Men taking drugs for sexual potency showed almost triple the rate of sexually transmitted diseases compared with those not taking the medications, a Harvard University study found.

The results, from an analysis of the health-insurance claims of men ages 40 and older, may have more to do with the nature of the men using the impotence drugs than with the medicines leading them to have riskier sex, the research found.

The study, looking at men taking Pfizer’s Viagra and Eli Lilly’s Cialis, was published this week in the Annals of Internal Medicine.

The higher rate of infections was seen in the year before and after the men started taking the drugs. That suggests users of medicines to treat erectile dysfunction, which also include Bayer’s Levitra, may be more likely to engage in unsafe sex.
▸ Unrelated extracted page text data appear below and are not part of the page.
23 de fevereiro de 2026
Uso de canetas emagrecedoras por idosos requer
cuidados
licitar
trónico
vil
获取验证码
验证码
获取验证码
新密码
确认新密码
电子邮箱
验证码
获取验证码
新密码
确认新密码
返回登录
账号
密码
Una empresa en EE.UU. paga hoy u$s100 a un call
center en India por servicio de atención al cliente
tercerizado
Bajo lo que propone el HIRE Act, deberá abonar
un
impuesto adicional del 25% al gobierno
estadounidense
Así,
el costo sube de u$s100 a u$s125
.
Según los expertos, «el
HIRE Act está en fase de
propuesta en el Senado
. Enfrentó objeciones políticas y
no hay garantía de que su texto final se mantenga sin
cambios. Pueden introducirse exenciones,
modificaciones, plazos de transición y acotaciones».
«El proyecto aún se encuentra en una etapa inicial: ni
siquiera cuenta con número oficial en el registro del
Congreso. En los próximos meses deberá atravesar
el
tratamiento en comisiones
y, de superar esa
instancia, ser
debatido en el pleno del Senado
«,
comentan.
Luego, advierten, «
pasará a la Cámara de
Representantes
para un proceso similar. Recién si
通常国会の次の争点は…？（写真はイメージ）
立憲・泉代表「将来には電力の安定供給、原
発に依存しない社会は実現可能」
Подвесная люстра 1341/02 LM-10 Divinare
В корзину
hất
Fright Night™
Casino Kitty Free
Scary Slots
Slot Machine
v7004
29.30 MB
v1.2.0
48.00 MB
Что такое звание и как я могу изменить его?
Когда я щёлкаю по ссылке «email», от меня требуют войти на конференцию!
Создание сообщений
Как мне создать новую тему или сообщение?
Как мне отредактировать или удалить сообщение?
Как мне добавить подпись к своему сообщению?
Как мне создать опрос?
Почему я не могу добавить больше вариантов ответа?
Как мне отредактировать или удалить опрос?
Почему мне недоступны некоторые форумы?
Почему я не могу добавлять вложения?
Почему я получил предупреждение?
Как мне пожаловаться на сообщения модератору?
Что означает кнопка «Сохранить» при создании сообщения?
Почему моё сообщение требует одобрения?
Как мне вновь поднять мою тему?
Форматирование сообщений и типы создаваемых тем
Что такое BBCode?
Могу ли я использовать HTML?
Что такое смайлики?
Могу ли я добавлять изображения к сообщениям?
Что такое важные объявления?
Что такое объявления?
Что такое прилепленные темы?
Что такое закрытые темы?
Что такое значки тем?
“Younger people have more sex partners than older folks,” said lead study author Anupam Jena, a medical resident at Massachusetts General Hospital and Harvard Medical School in Boston. “But per sexual encounter, the actual safeness of the sex is probably lower among older folks, in the sense that they don’t use condoms.”

About 19 million new sexually spread infections occur each year in the U.S., almost half among those ages 15 to 24, according to the Centers for Disease Control and Prevention. Still, people ages 40 to 49 accounted for the largest proportion of new HIV/AIDS cases, 27 percent, in 2007. Users of the drugs also had higher rates of chlamydia.